◆ Assignment: Begin at the line below that has "nose: (365, 59)" and stop after the line that has "right elbow: (337, 114)". Please restate only those lines, word for word.

◆ Excerpted data:
● ● ● ● ● ● ●
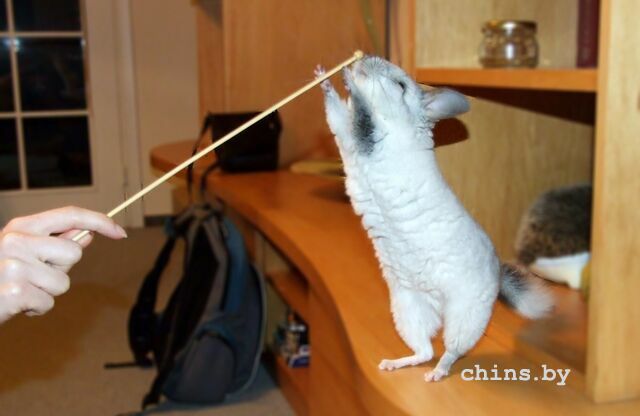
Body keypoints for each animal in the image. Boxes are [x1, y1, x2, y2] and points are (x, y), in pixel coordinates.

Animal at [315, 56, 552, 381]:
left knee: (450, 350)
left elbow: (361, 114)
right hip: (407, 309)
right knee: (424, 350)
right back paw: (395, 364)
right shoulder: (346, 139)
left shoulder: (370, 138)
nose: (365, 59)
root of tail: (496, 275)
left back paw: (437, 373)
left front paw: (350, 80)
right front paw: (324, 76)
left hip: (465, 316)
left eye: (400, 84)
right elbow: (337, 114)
● ● ● ● ● ● ●
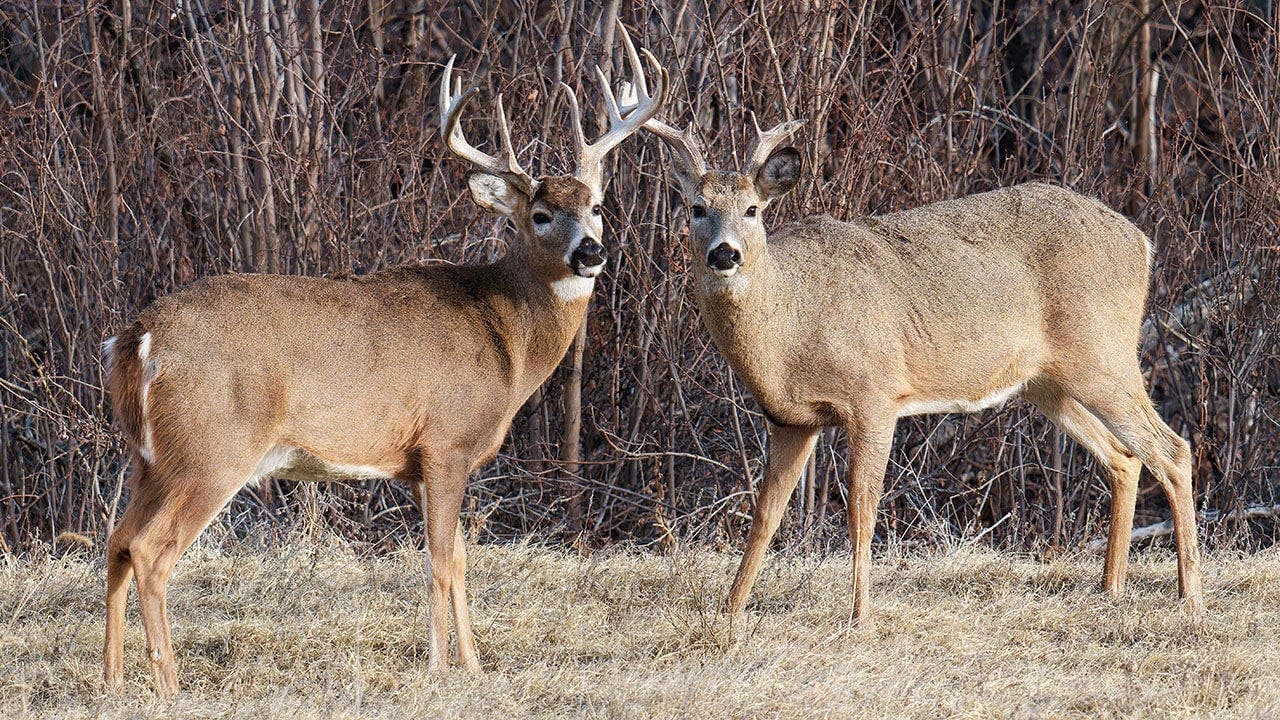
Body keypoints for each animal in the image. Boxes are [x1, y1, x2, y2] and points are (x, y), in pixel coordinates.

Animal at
● ● ● ● ● ● ●
◆ Output of the exercise:
nose: (365, 59)
root of tail: (496, 275)
left back paw: (437, 373)
left front paw: (350, 80)
right front paw: (324, 76)
left hip: (465, 316)
left eye: (400, 84)
right elbow: (337, 114)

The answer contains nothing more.